溫故而知新 可以爲師矣
★ (유) Making Space:Planning as a Mode of Thought 본문
★David C. Perry, "Making Space:Planning as a Mode of Thought", Helen Liggett & David Perry, Spatial Practices, 1995. pp.209-242.
[ABSTRACT FROM PUBLISHER]
The author argues here that the search for the best definition of planning is better directed toward thinking spatially. Instead of trying to come up with a politics and technology for planning that all can agree upon, the author offers a spatial approach suggested by Foucault. Thinking spatially means seeing the various politics and technologies of planning in their contextual places in society. They become examples of particular relations of power that constitute the conditions of freedom and dominance in the spatially produced urban space. Michael Dear and Allen Scott (1981) argued that planning is a “social event,” not a free-standing and independent moral and/or scientific occurrence.

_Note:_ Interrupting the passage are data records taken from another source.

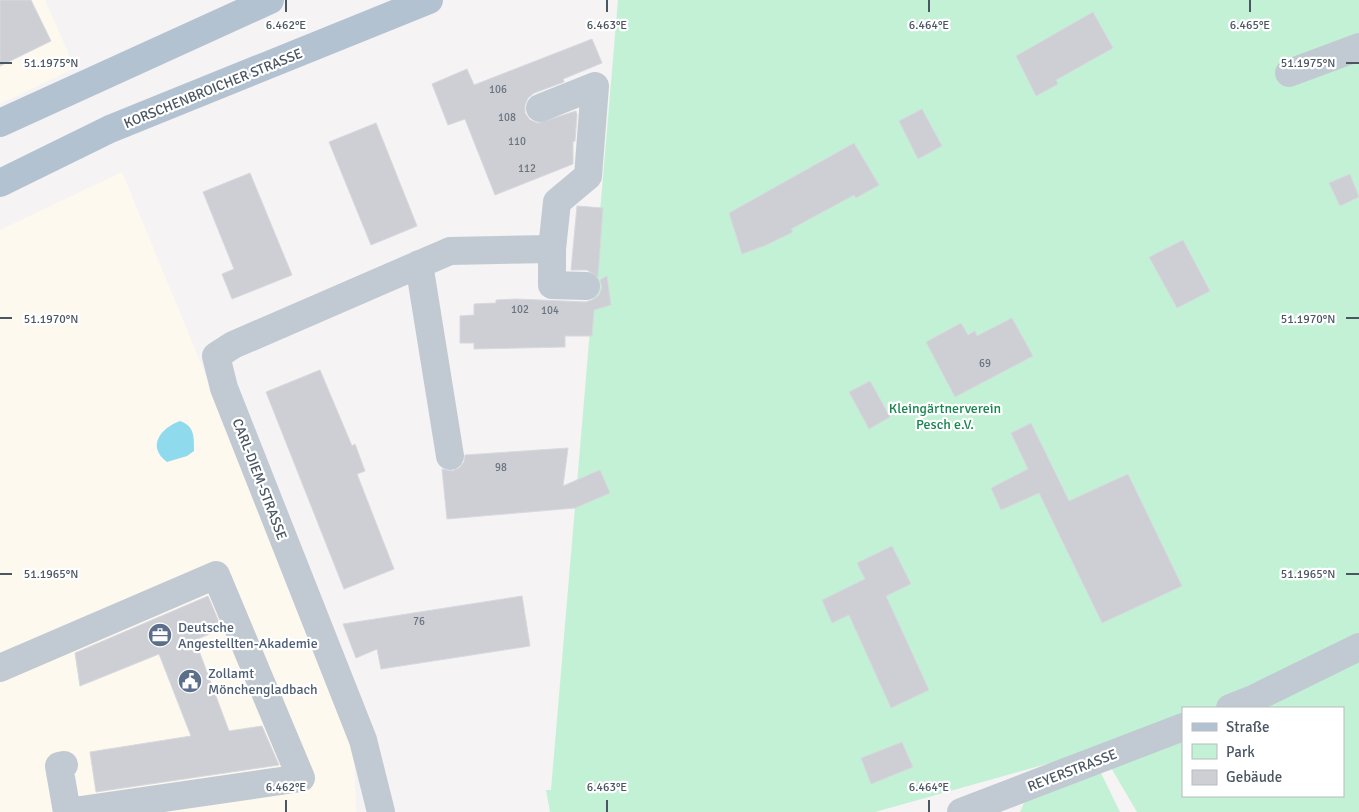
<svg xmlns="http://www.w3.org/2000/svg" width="1359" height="812" font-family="Signika,sans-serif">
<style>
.commercial{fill:#fdf9ef}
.green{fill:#c3f1d5;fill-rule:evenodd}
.water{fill:#90daee}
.building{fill:#cdcfd5;stroke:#d7d9de}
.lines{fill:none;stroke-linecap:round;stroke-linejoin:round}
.minor{stroke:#c1cad2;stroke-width:28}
.major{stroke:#b3c2d1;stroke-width:28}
.ticks{fill:none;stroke:#4a5661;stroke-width:2}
.labels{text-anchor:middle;stroke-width:4.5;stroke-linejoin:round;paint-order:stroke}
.number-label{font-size:11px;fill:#6b747e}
.street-label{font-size:14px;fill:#4a5661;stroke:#fff}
.park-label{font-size:14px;fill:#17864f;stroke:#fff}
.service-label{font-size:14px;fill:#4e5e75;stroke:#fff;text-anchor:start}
.ticks-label{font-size:12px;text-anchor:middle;fill:#4a5661;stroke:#fff;stroke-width:4.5;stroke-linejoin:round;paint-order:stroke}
</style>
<rect width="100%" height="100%" fill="#f5f3f3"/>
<path class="commercial" d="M 0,0 L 45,0 L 75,68 L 0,104 Z
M 122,172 L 258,502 L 354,746 L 356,812 L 0,812 L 0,230 Z"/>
<path class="green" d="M 618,0 L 1359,0 L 1359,812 L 1137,812 L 1100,749 L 875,812 L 550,812 L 546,790 L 551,790 ZM 1183,708 L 1343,708 L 1343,796 L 1183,796 Z
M 1099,769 L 1120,812 L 1020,812 L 1027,796 Z"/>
<path class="water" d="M 180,421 C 195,426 194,438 194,451 L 187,456 L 167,462 C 146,446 161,428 180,421 Z"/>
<path class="building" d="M 0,0 L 31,0 L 51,41 L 0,66 Z
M 1093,12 L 1113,48 L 1056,80 L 1058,84 L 1036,96 L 1016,56 Z
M 592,39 L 602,63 L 563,79 L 564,82 L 534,93 L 528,98 L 525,105 L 525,113 L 530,120 L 538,123 L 576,111 L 577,115 L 575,141 L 573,142 L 573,164 L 495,195 L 465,119 L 448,125 L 432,84 L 467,69 L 474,85 Z
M 922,109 L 942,146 L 918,159 L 899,121 Z
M 376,123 L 417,226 L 371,245 L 329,142 Z
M 854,143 L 879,185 L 856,198 L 854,195 L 791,229 L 793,232 L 764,246 L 742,254 L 729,213 Z
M 250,173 L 292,275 L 232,299 L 222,274 L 234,269 L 203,192 Z
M 1350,174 L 1359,197 L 1340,206 L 1329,183 Z
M 577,206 L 603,208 L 598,277 L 587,270 L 571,270 Z
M 1183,240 L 1210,291 L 1177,308 L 1149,257 Z
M 607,276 L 611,305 L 594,310 L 592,336 L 565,336 L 565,347 L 474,349 L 474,343 L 460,343 L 460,316 L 474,315 L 474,304 L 496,303 L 496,300 L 516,299 L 586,302 L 594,299 L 599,295 L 602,287 L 600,280 Z
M 1012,318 L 1033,356 L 955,397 L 926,342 L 961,323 L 968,335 L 975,331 L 977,336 Z
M 320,370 L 352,446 L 355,444 L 365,471 L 357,474 L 394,569 L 344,589 L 266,392 Z
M 870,381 L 890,417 L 869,429 L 849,392 Z
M 1031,423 L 1069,501 L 1128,474 L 1182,586 L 1102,623 L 1039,493 L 1001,510 L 991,488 L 1028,469 L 1011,433 Z
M 568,448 L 563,486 L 600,470 L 610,493 L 575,508 L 447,519 L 442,469 L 452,471 L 459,468 L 464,462 L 465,455 Z
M 892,546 L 911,584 L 886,596 L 929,690 L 891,708 L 849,615 L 832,623 L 822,600 L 865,579 L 857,563 Z
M 208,596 L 222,629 L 195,640 L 229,731 L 262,726 L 279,765 L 96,792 L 90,752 L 191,736 L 159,654 L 80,686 L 75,653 Z
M 522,596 L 530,646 L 381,669 L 377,649 L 356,658 L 343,624 Z
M 902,742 L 913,767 L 871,784 L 861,758 Z"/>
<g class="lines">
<path class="minor" d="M 1289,73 L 1359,47
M 540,108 L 595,86 L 588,176 L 557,202 L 552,249 L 552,285 L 586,286
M 419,264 L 450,456
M 0,668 L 216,575 L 301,778 L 67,812 L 59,766 L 64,765
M 1230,708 L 1253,699 L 1359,647
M 381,812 L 363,740 L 224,388 L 216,356 L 233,345 L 450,251 L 552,249
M 961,812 L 1183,727"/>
<path class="major" d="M 0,123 L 270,0
M 0,183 L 110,129 L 429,0"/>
</g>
<path class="ticks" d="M 286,0 L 286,12M 607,0 L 607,12M 929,0 L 929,12M 1250,0 L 1250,12M 0,63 L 12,63M 1346,63 L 1359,63M 0,318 L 12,318M 1346,318 L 1359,318M 0,574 L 12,574M 1346,574 L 1359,574M 286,800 L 286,812M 607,800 L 607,812M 929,800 L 929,812"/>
<defs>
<g id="office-disc" transform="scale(1.25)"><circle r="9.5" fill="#5c6f8a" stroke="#fff"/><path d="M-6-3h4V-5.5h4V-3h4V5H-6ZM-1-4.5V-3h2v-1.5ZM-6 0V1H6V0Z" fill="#fff"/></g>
<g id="civic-disc" transform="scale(1.25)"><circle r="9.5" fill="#5c6f8a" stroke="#fff"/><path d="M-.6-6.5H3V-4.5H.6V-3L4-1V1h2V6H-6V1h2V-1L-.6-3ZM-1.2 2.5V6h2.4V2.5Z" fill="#fff"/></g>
</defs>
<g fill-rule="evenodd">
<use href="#office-disc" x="160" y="635"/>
<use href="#civic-disc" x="190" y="681"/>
</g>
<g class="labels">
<g class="number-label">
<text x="498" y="93">106</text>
<text x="507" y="121">108</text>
<text x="517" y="145">110</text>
<text x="527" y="172">112</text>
<text x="520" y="313">102</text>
<text x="550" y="314">104</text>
<text x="985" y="367">69</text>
<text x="501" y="471">98</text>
<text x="419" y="625">76</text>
</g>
<g class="street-label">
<text transform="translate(213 88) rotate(-22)" y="5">KORSCHENBROICHER STRASSE</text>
<text transform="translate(260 479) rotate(69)" y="5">CARL-DIEM-STRASSE</text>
<text transform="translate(1072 770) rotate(-21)" y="5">REYERSTRASSE</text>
</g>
<g class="park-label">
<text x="945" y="413">Kleingärtnerverein<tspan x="945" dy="16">Pesch e.V.</tspan></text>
</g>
<g class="service-label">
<text x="178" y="632">Deutsche<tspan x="178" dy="16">Angestellten-Akademie</tspan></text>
<text x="208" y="678">Zollamt<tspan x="208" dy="16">Mönchengladbach</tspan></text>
</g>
</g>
<g class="ticks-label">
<text x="286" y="29">6.462°E</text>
<text x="607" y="29">6.463°E</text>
<text x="929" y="29">6.464°E</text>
<text x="1250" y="29">6.465°E</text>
<text x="51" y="67">51.1975°N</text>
<text x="1308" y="67">51.1975°N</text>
<text x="51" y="323">51.1970°N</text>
<text x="1308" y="323">51.1970°N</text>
<text x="51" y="578">51.1965°N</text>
<text x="1308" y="578">51.1965°N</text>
<text x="286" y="791">6.462°E</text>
<text x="607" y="791">6.463°E</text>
<text x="929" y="791">6.464°E</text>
</g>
<rect x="1182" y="707" width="162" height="90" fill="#ffffff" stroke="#b7bbc0"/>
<rect x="1192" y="723" width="25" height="8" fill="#b3c2d1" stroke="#b7bbc0"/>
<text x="1226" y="732" font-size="15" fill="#4a5661">Straße</text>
<rect x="1192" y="744" width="25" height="15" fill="#c3f1d5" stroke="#b7bbc0"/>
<text x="1226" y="757" font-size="15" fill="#4a5661">Park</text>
<rect x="1192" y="770" width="25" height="15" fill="#cdcfd5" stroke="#b7bbc0"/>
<text x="1226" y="782" font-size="15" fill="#4a5661">Gebäude</text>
</svg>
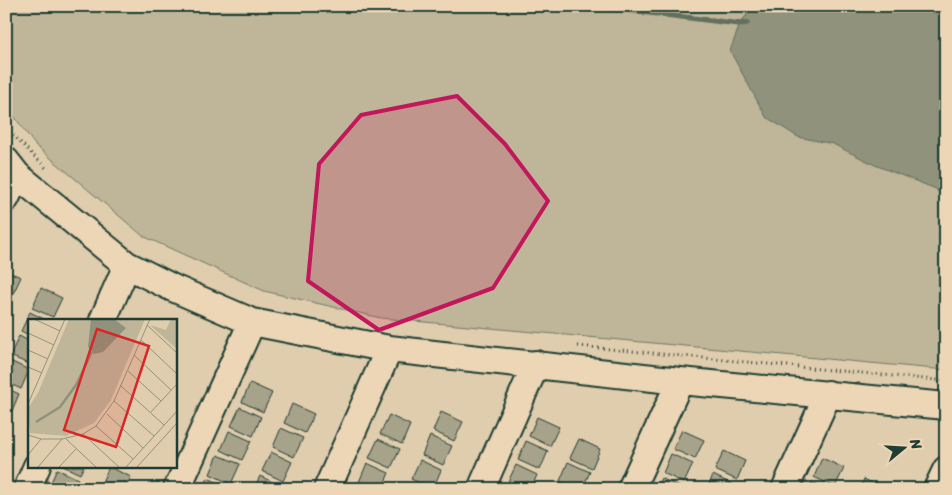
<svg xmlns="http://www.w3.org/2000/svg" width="952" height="495" font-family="Sriracha,sans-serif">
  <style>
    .green { fill: #bfb599; stroke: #6f7966 }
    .water { fill: #90927b; stroke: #63705f }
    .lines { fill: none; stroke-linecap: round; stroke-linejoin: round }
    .stream { stroke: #63705f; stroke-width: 5.5 }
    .building { fill: #a7a28a; stroke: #1f3d34 }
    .minor-casing { stroke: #1f3d34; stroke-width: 30 }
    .path { stroke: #1f3d34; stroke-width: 3; stroke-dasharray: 1 4; stroke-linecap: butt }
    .minor { stroke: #ecd6b5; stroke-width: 26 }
    .marked { fill: #c2185b; fill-opacity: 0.2; stroke: #c2185b; stroke-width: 4; stroke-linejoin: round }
    .inset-river { fill: none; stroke: #90927b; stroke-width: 2.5 }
    .inset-road { fill: none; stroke: #93937d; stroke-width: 1 }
    .view { fill: #d62828; fill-opacity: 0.15; stroke: #d62828; stroke-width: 2.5 }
    .inset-edge { fill: none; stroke: #1f3d34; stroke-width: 2.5 }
  </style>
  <rect width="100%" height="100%" fill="#e0cdad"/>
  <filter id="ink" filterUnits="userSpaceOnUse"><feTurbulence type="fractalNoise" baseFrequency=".02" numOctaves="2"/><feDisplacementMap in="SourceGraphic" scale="10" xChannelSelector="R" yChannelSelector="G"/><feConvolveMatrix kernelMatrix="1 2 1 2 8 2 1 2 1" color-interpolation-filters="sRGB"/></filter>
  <g filter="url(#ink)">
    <path class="green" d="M6,6h940v364l-565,-52 -117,-27 -121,-55 -108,-91 -29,-40z"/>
    <path class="water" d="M753,6h193v197l-10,-14 -61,-24 -42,-21 -35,-7 -32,-20 -36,-66 10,-27z"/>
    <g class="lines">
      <path class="stream" d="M593,6l147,18 7,-1"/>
    </g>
    <path class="building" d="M6,271l15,6 -9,19 -6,-2z
      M41,288l21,10 -9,19 -21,-9z
      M30,312l16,8h-17v15l-8,-4z
      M19,336l10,5v23l-19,-8z
      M8,360l21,10 -8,19 -15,-7v-17z
      M250,383l22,10 -9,19 -21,-10z
      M6,388l13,6 -8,19 -5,-2z
      M292,404l22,10 -9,19 -21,-10z
      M240,407l21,10 -8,19 -22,-10z
      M441,412l22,10 -9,19 -21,-10z
      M389,415l21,10 -8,19 -22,-10z
      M537,417l22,10 -9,19 -21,-10z
      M281,428l22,10 -9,19 -21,-10z
      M682,430l22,10 -9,19 -22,-10z
      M229,431l22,10 -9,19 -21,-10z
      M430,436l22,10 -9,19 -21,-10z
      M378,439l22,10 -9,19 -22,-10z
      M579,439l21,10 -8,19 -22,-10z
      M526,441l22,10 -8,19 -22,-10z
      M724,451l21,10 -8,19 -22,-10z
      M271,452l21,10 -9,19 -21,-10z
      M671,454l22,10 -9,19 -21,-10z
      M218,455l22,9 -9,20 -21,-10z
      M822,458l22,10 -9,19 -21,-10z
      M420,460l21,10 -8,19 -22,-10z
      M568,462l22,10 -8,17h-7l-15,-8z
      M367,463l22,10 -7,16h-8l-15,-7z
      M516,465l21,10 -6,14h-14l-10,-5z
      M63,466h21l-4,8z
      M109,467l22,10 -6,12h-18l-7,-3z
      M57,469l21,10 -4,10h-26z
      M713,475l21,10 -1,4h-26z
      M260,476l21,10 -1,3h-26z
      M208,478l21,10v1h-26z
      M661,478l21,10v1h-26z
      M864,479l20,10h-24z
      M812,482l14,7h-17z"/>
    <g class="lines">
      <defs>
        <path id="minor" d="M6,161l11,14 110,90 46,23 79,34 137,27 291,32 266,25
          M6,198l11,-23
          M103,320l24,-55
          M27,489l10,-23
          M177,489l75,-167
          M327,489l62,-140
          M481,489l55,-125
          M631,489l49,-108
          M785,489l43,-95
          M937,489l9,-19"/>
      </defs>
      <use href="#minor" class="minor-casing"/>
      <path class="path" d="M6,128l41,41
        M578,346l368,35"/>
      <use href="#minor" class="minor"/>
    </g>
  </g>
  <path class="marked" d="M457,96l48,48 43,57 -55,87 -114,42 -71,-49 11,-117 42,-49z"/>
  <g transform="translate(28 319)">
    <rect width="149" height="149" fill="#e0cdad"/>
    <path d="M41,0h76l-34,81 -17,23 -28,13 -36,-3 -2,-25 10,-15zM143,0h6v30l-27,-24 16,5z" fill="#bfb599"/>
    <path d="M63,0h23l12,9 -23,24 -9,2 -6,-7z" fill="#90927b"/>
    <path class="inset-river" d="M8,103l24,-15 16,-22 16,-33"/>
    <path class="inset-road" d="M6,0l26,12M119,6l30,28M0,14l26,12M113,21l36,34M0,31l20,9M106,36l37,35M0,48l14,6M100,52l33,30M93,67l43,39M86,82l40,35M0,85l37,-85M123,93l26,-28M79,95l36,34M68,107l37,33M55,115l36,33M0,116l13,4h21l21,-5 13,-8 18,-25 36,-82M38,120l30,28M0,136l13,-16M10,148l24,-28M31,148l17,-18M98,148l51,-56M109,148l40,-44"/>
    <path class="view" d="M69,10l52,17 -33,101 -52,-17z"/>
    <rect width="149" height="149" class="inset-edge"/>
  </g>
  <rect width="952" height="495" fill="none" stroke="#ecd6b5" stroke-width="25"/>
  <rect x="12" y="12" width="927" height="470" fill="none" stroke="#1f3d34" stroke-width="2" filter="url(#ink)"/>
  <g transform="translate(904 448) rotate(72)" stroke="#ecd6b5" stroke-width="4" paint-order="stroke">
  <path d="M0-4L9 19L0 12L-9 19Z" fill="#1f3d34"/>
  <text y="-8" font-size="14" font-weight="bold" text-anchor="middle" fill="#1f3d34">N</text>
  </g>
</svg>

Clearly, planning is also embedded in the dominant relations of social formation, deriving its spatial logic and historical meaning from the “general pattern of society as a whole.” The author's approach is designed to tie the investigation of planning to its actual participation in the construction of social/physical space. This approach seeks out the space in which planning is generated. To think of planning spatially is to think of it not as the conceptualization of relations within the boundaries of abstract space, but to see it as both the critical interrogation and affirmative intervention of such abstraction.